Work to complete>
1. From the gen_bi reference page, write out the passage starting with "sigma2: A double" and going on through "containing the bias-instability process.".
2. Decide whether each statement agrees with the gen_bi reference page, answering yes or no and quoting the words that settle it: (a) The default value of seed is 135. (b) n_block gives the length of the whole simulated process. (c) The stationary AR(1) approximation holds up well on the logarithmic representation of the allan variance.

======== Extract to read

Generate Bias-Instability Process

This function allows to generate a non-stationary bias-instability process.

gen_bi(sigma2, n_total, n_block, title = NULL, seed = 135, ...)

Arguments

sigma2: A double value for the variance parameter \(\sigma ^2\).
n_total: An integer indicating the length of the simulated bias-instability process.
n_block: An integer indicating the length of each block of the bias-instability process.
title: A string defining the name of the time series data.
seed: An integer defined for simulation replication purposes.
...: Additional parameters.

Value

A vector containing the bias-instability process.

Note

This function generates a non-stationary bias-instability process whose theoretical maximum overlapping allan variance (MOAV) is close to the theoretical MOAV of the best approximation of this process through a stationary AR(1) process over some scales. However, this approximation is not good enough when considering the logarithmic representation of the allan variance. Therefore, the exact form of the allan variance of this non-stationary process allows us to better interpret the signals characterized by bias-instability, as shown in "A Study of the Allan Variance for Constant-Mean Non-Stationary Processes" by Xu et al. (IEEE Signal Processing Letters, 2017), preprint available: https://arxiv.org/abs/1702.07795.

Author

Yuming Zhang

Examples

Xt = gen_bi(sigma2 = 1, n_total = 1000, n_block = 10)
plot(Xt)


Yt = gen_bi(sigma2 = 0.8, n_total = 800, n_block = 20,
title = "non-stationary bias-instability process")
plot(Yt)

================
======== Information supplied

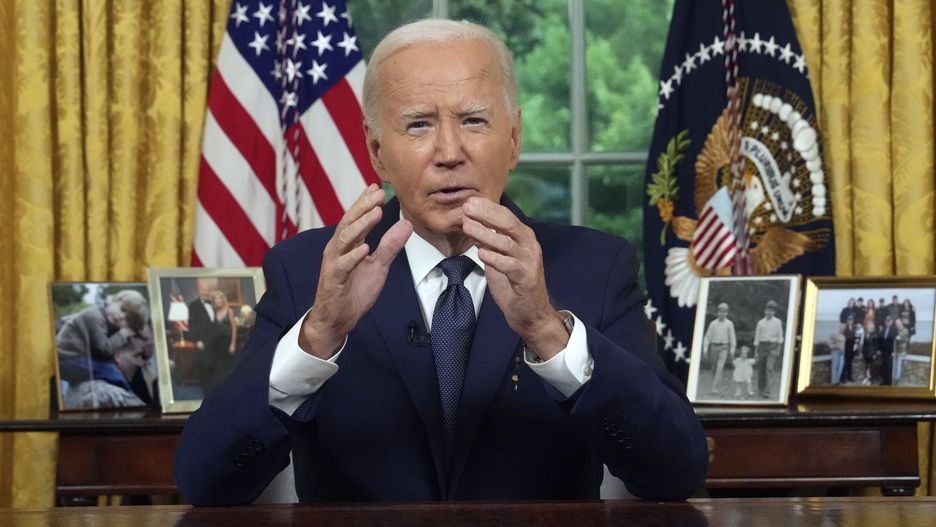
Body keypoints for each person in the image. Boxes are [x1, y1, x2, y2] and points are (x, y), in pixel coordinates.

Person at [173, 19, 707, 505]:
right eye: (419, 125)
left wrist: (548, 331)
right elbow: (205, 482)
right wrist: (317, 337)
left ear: (514, 138)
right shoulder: (307, 271)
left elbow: (676, 473)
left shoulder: (596, 266)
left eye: (474, 120)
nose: (450, 151)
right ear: (377, 151)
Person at [198, 290, 240, 393]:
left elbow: (234, 328)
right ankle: (219, 388)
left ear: (223, 299)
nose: (218, 301)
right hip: (217, 343)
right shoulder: (214, 312)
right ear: (214, 301)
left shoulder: (229, 311)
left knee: (228, 366)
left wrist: (233, 344)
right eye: (215, 300)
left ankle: (229, 388)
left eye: (219, 299)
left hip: (227, 341)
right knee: (217, 366)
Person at [701, 303, 737, 395]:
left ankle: (715, 388)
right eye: (720, 312)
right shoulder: (713, 324)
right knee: (714, 368)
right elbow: (707, 337)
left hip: (724, 347)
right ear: (718, 312)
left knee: (720, 367)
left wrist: (732, 350)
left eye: (724, 312)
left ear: (727, 313)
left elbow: (732, 338)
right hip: (714, 347)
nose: (722, 314)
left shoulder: (729, 324)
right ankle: (714, 383)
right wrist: (705, 349)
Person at [753, 300, 784, 398]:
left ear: (774, 312)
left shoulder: (778, 322)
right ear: (764, 311)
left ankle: (767, 391)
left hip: (773, 347)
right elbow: (757, 338)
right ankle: (760, 390)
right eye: (767, 310)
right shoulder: (760, 323)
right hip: (762, 346)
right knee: (761, 369)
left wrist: (778, 349)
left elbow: (780, 337)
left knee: (769, 368)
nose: (769, 313)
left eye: (771, 311)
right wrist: (756, 351)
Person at [878, 316, 897, 385]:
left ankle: (889, 382)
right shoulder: (883, 329)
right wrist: (879, 349)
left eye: (889, 321)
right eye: (886, 321)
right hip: (883, 351)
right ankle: (884, 381)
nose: (887, 322)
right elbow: (880, 340)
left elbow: (894, 342)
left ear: (891, 322)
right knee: (884, 367)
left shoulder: (894, 330)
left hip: (890, 352)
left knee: (889, 367)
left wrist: (894, 351)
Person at [859, 320, 878, 385]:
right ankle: (866, 378)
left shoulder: (875, 335)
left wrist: (875, 354)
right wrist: (861, 352)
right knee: (866, 366)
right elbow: (863, 344)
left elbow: (876, 345)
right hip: (865, 353)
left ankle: (870, 379)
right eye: (868, 326)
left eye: (870, 326)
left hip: (871, 353)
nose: (868, 327)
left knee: (870, 367)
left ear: (872, 327)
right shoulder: (865, 333)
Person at [841, 315, 858, 383]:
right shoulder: (845, 328)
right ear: (847, 320)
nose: (850, 321)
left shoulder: (854, 328)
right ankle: (842, 378)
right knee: (845, 363)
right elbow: (844, 337)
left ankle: (849, 377)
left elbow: (856, 337)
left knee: (850, 363)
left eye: (851, 320)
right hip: (846, 348)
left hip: (852, 349)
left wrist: (855, 346)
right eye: (849, 320)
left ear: (853, 321)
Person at [892, 318, 910, 385]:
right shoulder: (895, 330)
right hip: (895, 350)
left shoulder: (905, 330)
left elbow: (905, 339)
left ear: (901, 323)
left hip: (901, 350)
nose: (897, 324)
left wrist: (900, 338)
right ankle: (893, 377)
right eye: (896, 324)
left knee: (898, 364)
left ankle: (897, 379)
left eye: (898, 323)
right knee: (894, 364)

================

Results of the exercise>
1.
sigma2: A double value for the variance parameter \(\sigma ^2\).
n_total: An integer indicating the length of the simulated bias-instability process.
n_block: An integer indicating the length of each block of the bias-instability process.
title: A string defining the name of the time series data.
seed: An integer defined for simulation replication purposes.
...: Additional parameters.

Value

A vector containing the bias-instability process.

2.
(a) Yes: "seed = 135"
(b) No: "n_block: An integer indicating the length of each block of the bias-instability process."
(c) No: "However, this approximation is not good enough when considering the logarithmic representation of the allan variance."